» WHAT YOU HAVE TO DO: Write out every line of the listing below word for word, in the same order.

☆ ☆ ☆ ☆ ☆ ☆ ☆

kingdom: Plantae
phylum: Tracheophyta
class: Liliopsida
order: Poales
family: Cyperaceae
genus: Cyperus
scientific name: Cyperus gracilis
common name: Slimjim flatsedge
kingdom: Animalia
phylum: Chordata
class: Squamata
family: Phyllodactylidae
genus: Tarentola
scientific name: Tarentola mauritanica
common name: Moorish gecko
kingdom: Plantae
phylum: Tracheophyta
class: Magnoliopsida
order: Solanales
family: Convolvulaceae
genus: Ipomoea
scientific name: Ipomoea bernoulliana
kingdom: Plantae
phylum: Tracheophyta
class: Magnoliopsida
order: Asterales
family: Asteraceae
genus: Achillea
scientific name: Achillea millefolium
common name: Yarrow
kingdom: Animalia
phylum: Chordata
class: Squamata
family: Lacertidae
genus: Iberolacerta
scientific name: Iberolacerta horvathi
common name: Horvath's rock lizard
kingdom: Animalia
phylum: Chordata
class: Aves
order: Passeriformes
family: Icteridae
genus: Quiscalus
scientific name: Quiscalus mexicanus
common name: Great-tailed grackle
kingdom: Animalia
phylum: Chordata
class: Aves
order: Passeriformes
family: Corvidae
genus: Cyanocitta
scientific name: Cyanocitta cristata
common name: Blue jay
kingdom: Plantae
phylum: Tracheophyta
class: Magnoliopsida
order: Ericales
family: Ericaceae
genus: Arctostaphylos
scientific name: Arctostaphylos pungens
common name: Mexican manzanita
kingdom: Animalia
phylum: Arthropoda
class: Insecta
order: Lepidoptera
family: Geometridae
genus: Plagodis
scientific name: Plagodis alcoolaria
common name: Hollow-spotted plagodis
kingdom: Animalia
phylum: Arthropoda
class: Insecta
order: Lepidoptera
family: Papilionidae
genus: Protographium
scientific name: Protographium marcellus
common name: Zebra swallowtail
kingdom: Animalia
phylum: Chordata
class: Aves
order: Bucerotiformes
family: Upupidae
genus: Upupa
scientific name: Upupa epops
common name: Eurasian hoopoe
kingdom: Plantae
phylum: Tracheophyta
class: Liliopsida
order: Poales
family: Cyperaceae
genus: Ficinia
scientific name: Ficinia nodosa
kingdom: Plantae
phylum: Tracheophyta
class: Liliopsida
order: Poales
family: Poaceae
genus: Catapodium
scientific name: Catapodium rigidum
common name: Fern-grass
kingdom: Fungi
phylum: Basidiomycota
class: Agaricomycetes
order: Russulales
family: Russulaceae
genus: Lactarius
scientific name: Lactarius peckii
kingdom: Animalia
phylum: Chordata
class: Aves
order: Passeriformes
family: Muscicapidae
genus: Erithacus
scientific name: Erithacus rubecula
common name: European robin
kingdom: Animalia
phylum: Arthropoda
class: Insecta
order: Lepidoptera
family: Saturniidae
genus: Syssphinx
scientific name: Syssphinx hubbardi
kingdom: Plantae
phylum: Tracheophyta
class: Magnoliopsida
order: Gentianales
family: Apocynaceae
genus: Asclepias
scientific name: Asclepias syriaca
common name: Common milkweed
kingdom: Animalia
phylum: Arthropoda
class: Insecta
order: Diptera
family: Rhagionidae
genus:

☆ ☆ ☆ ☆ ☆ ☆ ☆

» IN RESPONSE:
kingdom: Plantae
phylum: Tracheophyta
class: Liliopsida
order: Poales
family: Cyperaceae
genus: Cyperus
scientific name: Cyperus gracilis
common name: Slimjim flatsedge
kingdom: Animalia
phylum: Chordata
class: Squamata
family: Phyllodactylidae
genus: Tarentola
scientific name: Tarentola mauritanica
common name: Moorish gecko
kingdom: Plantae
phylum: Tracheophyta
class: Magnoliopsida
order: Solanales
family: Convolvulaceae
genus: Ipomoea
scientific name: Ipomoea bernoulliana
kingdom: Plantae
phylum: Tracheophyta
class: Magnoliopsida
order: Asterales
family: Asteraceae
genus: Achillea
scientific name: Achillea millefolium
common name: Yarrow
kingdom: Animalia
phylum: Chordata
class: Squamata
family: Lacertidae
genus: Iberolacerta
scientific name: Iberolacerta horvathi
common name: Horvath's rock lizard
kingdom: Animalia
phylum: Chordata
class: Aves
order: Passeriformes
family: Icteridae
genus: Quiscalus
scientific name: Quiscalus mexicanus
common name: Great-tailed grackle
kingdom: Animalia
phylum: Chordata
class: Aves
order: Passeriformes
family: Corvidae
genus: Cyanocitta
scientific name: Cyanocitta cristata
common name: Blue jay
kingdom: Plantae
phylum: Tracheophyta
class: Magnoliopsida
order: Ericales
family: Ericaceae
genus: Arctostaphylos
scientific name: Arctostaphylos pungens
common name: Mexican manzanita
kingdom: Animalia
phylum: Arthropoda
class: Insecta
order: Lepidoptera
family: Geometridae
genus: Plagodis
scientific name: Plagodis alcoolaria
common name: Hollow-spotted plagodis
kingdom: Animalia
phylum: Arthropoda
class: Insecta
order: Lepidoptera
family: Papilionidae
genus: Protographium
scientific name: Protographium marcellus
common name: Zebra swallowtail
kingdom: Animalia
phylum: Chordata
class: Aves
order: Bucerotiformes
family: Upupidae
genus: Upupa
scientific name: Upupa epops
common name: Eurasian hoopoe
kingdom: Plantae
phylum: Tracheophyta
class: Liliopsida
order: Poales
family: Cyperaceae
genus: Ficinia
scientific name: Ficinia nodosa
kingdom: Plantae
phylum: Tracheophyta
class: Liliopsida
order: Poales
family: Poaceae
genus: Catapodium
scientific name: Catapodium rigidum
common name: Fern-grass
kingdom: Fungi
phylum: Basidiomycota
class: Agaricomycetes
order: Russulales
family: Russulaceae
genus: Lactarius
scientific name: Lactarius peckii
kingdom: Animalia
phylum: Chordata
class: Aves
order: Passeriformes
family: Muscicapidae
genus: Erithacus
scientific name: Erithacus rubecula
common name: European robin
kingdom: Animalia
phylum: Arthropoda
class: Insecta
order: Lepidoptera
family: Saturniidae
genus: Syssphinx
scientific name: Syssphinx hubbardi
kingdom: Plantae
phylum: Tracheophyta
class: Magnoliopsida
order: Gentianales
family: Apocynaceae
genus: Asclepias
scientific name: Asclepias syriaca
common name: Common milkweed
kingdom: Animalia
phylum: Arthropoda
class: Insecta
order: Diptera
family: Rhagionidae
genus:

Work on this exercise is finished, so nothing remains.